Lutfi Dervishi admitted the existence of skepticism about the agency among civil society organizations but insisted that the selection process for grants had been transparent.
“Skepticism is legitimate because many NGOs look at AMSHC and see a government agency,” Dervishi said. “But we have made the calls public and everyone was judged on merit,” he concluded.
New board, old story:
The reform of the AMSCH and the replacement of its board with people “of integrity” was an election pledge of the Socialist Party of Prime Minister Edi Rama, who took office last September.
In January Adrian Thano, editor-in-chief of the left-wing newspaper DITA, was nominated as the head of the supervisory board of the agency.
Other members of the new board include TV presenter Alban Dudushi and Aldo Merkoci, from the Mjaft Movement, among others.
Founded by the current Minister of Social Welfare, Erjon Veliaj, Mjaft has been accused of supporting Rama’s Socialist Party; part of its former staff have since joined the new government.
Some civil society activists say the selection of the new board again looks politically compromised.

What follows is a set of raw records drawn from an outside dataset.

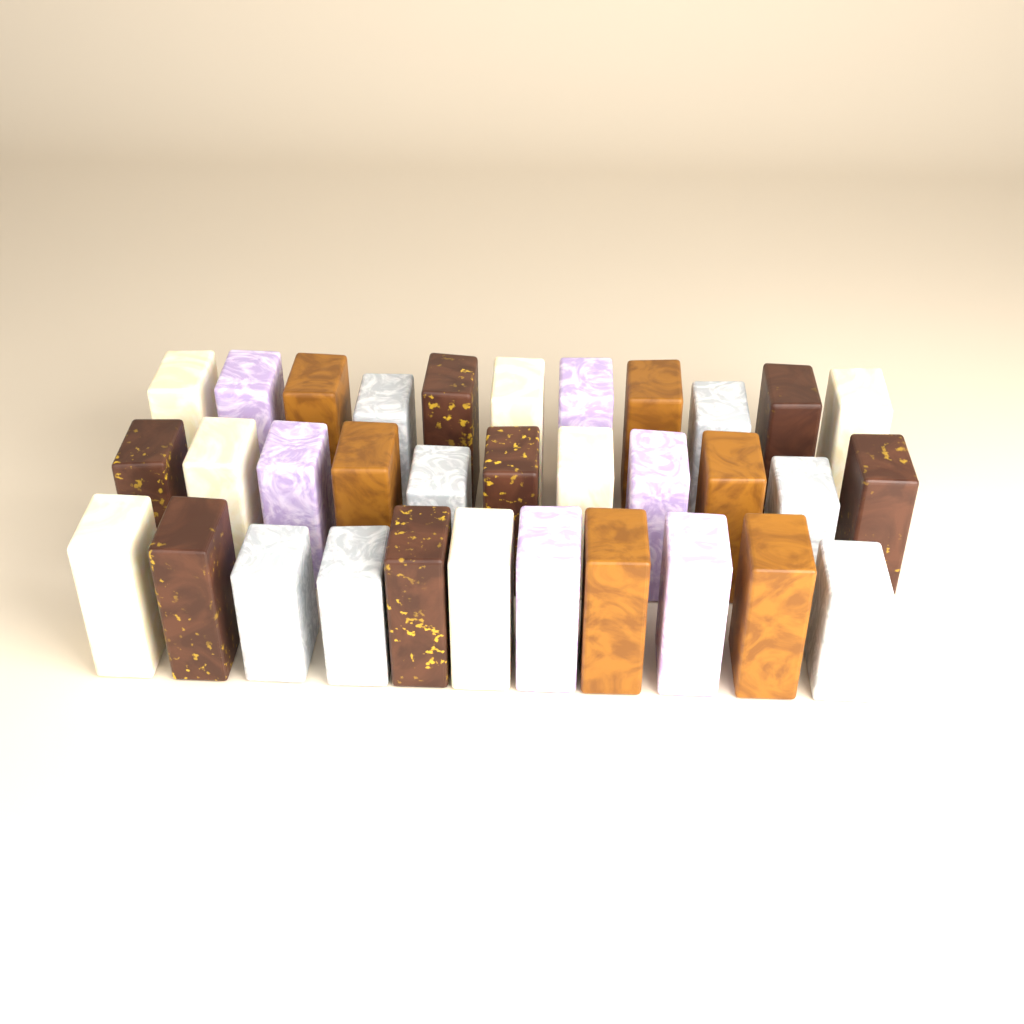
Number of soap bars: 33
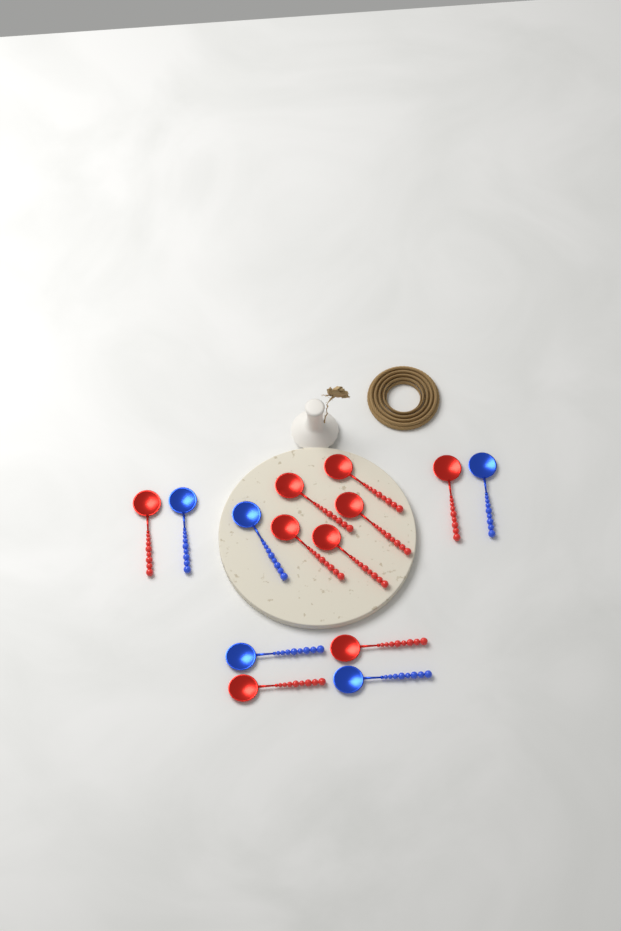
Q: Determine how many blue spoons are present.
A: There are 5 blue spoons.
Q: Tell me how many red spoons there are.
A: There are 9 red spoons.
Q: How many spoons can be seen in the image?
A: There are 14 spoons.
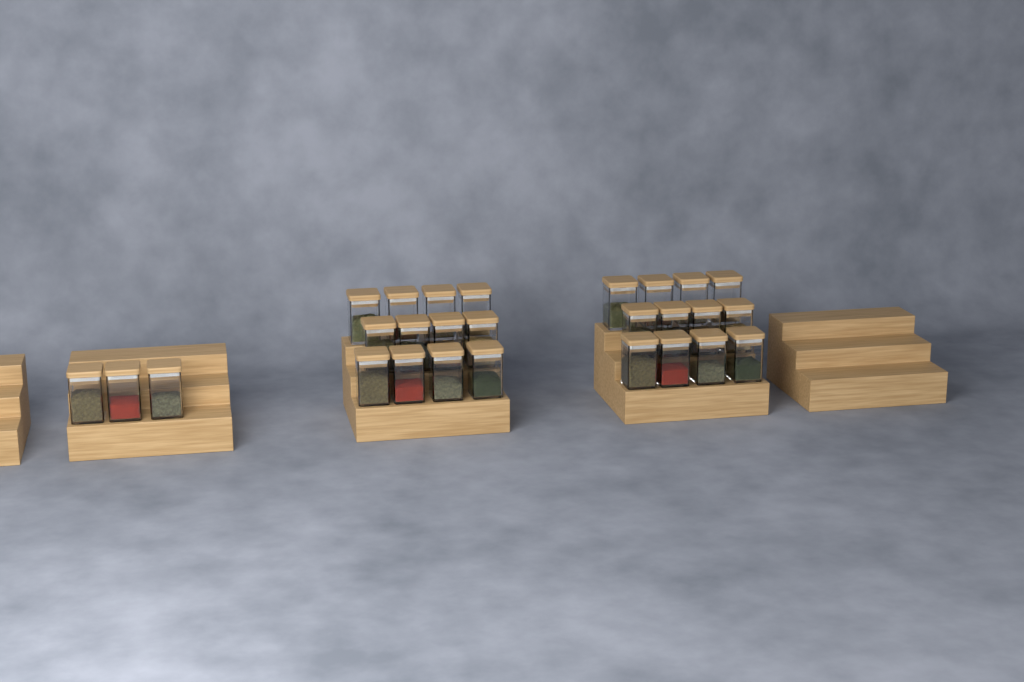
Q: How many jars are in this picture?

“Despite promises to change things radically, the reform of AMSHC is degenerating into firing and hiring board members,” Gjergji Vurmo, a program director at the Tirana-based Institute of Democracy and Mediation, said.
“I fear we are fast reaching the point where the government, despite its promises, understands the importance of controlling a source of funding for NGOs,” he added.
Mato agreed, arguing that the selection of the new board members had not been transparent.
“Three people from our network of NGOs applied to join the board, but the selection process was done without interviews and no explanation was given concerning those who won,” he said.
“This is another step that shows that the future of the agency will lack transparency,” Mato concluded.